Las otras noches que siguieron, el misterioso y apuesto hombre apareció junto con un pequeño regalo para Elizabeth. A veces era comida que ella no se podía permitir como uvas o caviar, otras en cambio, era una pequeña joya o flores que se cultivaban en el palacio de Buckingham. Y aunque la mujer se sentía mal por no compensarle tantos favores, pronto se acostumbro a sus inesperadas visitas durante el trabajo.
Y casi por sorpresa llegó el otoño. Una fría noche del treinta de Septiembre, Elizabeth se colocó en su sitio habitual junto a la farola de gas, esperando a ofrecer sus servicios a cualquier hombre que lo necesitara. Esa noche iba ataviada con un bonito vestido azul que resaltaba sus enormes ojos del mismo color.
La niebla era espesa aquella noche y dificultaba su visión, pero aún así pudo identificar a la figura que se acerba a ella con paso firme. El viejo Big Ben marcaba las diez en punto cuando el caballero que la salvó la vida hace un par de semanas, la saludó con amabilidad.
_ Buenas noches, my lady.
_ Buenas noches, my gentleman. ¿Qué le trae por aquí a estas horas y con esta horrible niebla?.
_ No se haga la sorprendida, ya sabes que vengo a visitarla. Pero esta vez me va a perdonar porque no tengo ningún regalo que ofrecerle.

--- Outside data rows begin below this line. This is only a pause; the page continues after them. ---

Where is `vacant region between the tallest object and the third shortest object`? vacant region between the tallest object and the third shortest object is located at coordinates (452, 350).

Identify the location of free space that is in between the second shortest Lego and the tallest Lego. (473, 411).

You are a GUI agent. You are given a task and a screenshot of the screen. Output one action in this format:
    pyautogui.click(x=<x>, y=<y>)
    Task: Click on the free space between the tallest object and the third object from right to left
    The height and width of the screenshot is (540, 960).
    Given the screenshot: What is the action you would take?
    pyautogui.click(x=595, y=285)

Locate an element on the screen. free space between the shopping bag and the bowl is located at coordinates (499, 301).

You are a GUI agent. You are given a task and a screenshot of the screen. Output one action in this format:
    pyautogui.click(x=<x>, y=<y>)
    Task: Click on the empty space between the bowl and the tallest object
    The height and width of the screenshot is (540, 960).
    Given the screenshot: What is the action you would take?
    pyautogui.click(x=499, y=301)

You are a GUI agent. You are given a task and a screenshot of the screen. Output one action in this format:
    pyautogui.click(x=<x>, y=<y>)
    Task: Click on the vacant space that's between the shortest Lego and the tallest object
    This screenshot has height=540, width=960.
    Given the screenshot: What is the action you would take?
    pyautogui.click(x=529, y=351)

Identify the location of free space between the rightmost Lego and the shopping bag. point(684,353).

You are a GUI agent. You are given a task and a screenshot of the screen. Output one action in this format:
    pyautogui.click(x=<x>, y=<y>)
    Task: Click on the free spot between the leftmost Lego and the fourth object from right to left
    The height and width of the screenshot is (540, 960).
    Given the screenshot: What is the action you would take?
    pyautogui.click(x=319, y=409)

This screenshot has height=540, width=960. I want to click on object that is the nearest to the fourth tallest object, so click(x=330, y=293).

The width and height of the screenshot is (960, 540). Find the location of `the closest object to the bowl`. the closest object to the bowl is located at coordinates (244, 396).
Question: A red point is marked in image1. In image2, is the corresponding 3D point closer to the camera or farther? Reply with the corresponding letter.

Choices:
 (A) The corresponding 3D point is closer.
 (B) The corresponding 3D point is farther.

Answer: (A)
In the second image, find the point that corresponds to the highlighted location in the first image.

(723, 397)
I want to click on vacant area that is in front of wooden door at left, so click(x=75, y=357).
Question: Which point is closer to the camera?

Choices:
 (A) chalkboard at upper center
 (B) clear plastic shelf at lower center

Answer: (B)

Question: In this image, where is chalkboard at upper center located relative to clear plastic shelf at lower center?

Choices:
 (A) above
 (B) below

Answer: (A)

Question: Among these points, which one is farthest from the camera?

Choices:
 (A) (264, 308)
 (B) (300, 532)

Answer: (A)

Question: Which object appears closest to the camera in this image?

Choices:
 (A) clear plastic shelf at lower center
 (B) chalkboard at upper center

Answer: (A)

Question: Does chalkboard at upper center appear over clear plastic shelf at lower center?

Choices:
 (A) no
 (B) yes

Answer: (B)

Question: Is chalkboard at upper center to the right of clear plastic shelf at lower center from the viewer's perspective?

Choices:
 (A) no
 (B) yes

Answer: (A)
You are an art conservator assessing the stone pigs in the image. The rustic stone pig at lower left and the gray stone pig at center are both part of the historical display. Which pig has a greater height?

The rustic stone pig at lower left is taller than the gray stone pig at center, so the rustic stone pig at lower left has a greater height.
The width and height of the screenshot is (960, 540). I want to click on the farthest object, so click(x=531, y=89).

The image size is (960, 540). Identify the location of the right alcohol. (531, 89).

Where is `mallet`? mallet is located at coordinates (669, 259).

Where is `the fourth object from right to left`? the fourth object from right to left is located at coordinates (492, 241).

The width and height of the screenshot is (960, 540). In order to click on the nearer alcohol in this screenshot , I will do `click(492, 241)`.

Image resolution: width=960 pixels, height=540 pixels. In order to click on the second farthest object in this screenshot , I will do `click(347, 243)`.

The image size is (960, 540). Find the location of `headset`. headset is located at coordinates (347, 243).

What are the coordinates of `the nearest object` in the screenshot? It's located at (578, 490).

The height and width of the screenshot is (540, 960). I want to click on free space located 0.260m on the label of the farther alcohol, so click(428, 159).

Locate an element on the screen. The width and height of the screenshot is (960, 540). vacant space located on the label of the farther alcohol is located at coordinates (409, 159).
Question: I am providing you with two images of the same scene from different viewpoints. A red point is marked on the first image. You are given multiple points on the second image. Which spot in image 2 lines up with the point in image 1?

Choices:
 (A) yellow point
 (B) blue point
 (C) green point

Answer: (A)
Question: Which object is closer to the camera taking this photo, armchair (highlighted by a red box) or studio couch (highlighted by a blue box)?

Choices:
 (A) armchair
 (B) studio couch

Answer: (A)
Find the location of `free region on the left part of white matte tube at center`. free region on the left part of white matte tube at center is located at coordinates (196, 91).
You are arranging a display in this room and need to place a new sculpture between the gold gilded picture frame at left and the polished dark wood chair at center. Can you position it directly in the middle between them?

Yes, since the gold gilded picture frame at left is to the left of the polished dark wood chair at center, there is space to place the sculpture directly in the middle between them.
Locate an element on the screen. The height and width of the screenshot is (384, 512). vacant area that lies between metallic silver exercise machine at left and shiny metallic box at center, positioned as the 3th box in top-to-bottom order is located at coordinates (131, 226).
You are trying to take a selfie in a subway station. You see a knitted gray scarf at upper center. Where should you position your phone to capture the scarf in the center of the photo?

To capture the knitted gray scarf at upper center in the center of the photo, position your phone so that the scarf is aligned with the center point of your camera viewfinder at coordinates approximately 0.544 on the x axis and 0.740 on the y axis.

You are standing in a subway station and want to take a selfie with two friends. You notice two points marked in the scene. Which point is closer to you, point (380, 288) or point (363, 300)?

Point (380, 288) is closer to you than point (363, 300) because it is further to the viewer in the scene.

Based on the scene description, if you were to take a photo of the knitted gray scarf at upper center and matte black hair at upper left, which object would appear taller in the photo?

_ No se preocupe, es más la que le debo un regalo soy yo por haberme salvado la vida y tratarme como una dama cuando ningún hombre es capaz de hacerlo.
_ ¿Pero acaso no estoy con una? _ Sonrió con amabilidad el simpático caballero _ Hoy me vas a permitir que sea descortés con usted y le pida un favor.
_ Por supuesto, ¿de que se trata?.
_ Verás necesito de tus servicios. _ El hombre se acercó con cierto halo de misterio a la farola, iluminando parcialmente su rostro. El cual por sus características parecía pertenecer a un un hombre no mayor de cuarenta años.
_ Por supuesto _ Sonrió la prostituta con amabilidad _ Pero con la condición de que no le cobraré nada.
_ Me alegro de que usted me conceda ese favor, pero me gustaría que lo hiciéramos en unos de los callejones de allí.
Elizabeth asintió y seguida por el hombre, se dirigió hacia uno de los callejones. Para sorpresa de ella, el hombre la introdujo con cierta brusquedad.
_ ¿Por qué tanta brusquedad?… ¿es acaso que le da vergüenza que le vean conmigo?.
_ Mis disculpas queridas, pero tengo cierta prisa.
_ Entiendo, en ese caso acabemos cuanto antes.
Elizabeth comenzó a bajarse la enaguas y a subirse la falda de su vestido azul, mientras aquel hombre la observaba con cierta mirada extraña. Elizabeth se estremeció, pero decidió no hacer caso a su subconsciente y seguir con su trabajo.
_ Antes de empezar me gustaría revelarle mi nombre. _ Ante aquella inesperada preposición, la mujer la miró extrañada pero curiosa _ Verás lo más seguro es que hayas oído hablar de mi, ya sea en los periódicos o por alguna de tus compañeras de profesión.
_ Así que estoy con alguien famoso. ¿Y quién es usted? _ Preguntó divertida Elizabeth_ ¿Eres el príncipe de Inglaterra?… ¿un político importante?… ¿O quizás un admirable médico?.
_ Se me conoce principalmente por mi extraña afición. Sólo lo he hecho dos veces, pero ha sido las suficientes como para que mi nombre se haga historia.
_ ¿Y su nombre es…? _ Preguntó impacientemente Elizabeth.
_ Jack el Destripador.
Y antes de que pudiera huir, aquel hombre que se comportó con amabilidad con ella, se abalanzó hacia su cuello, estrangulándola hasta darle muerte.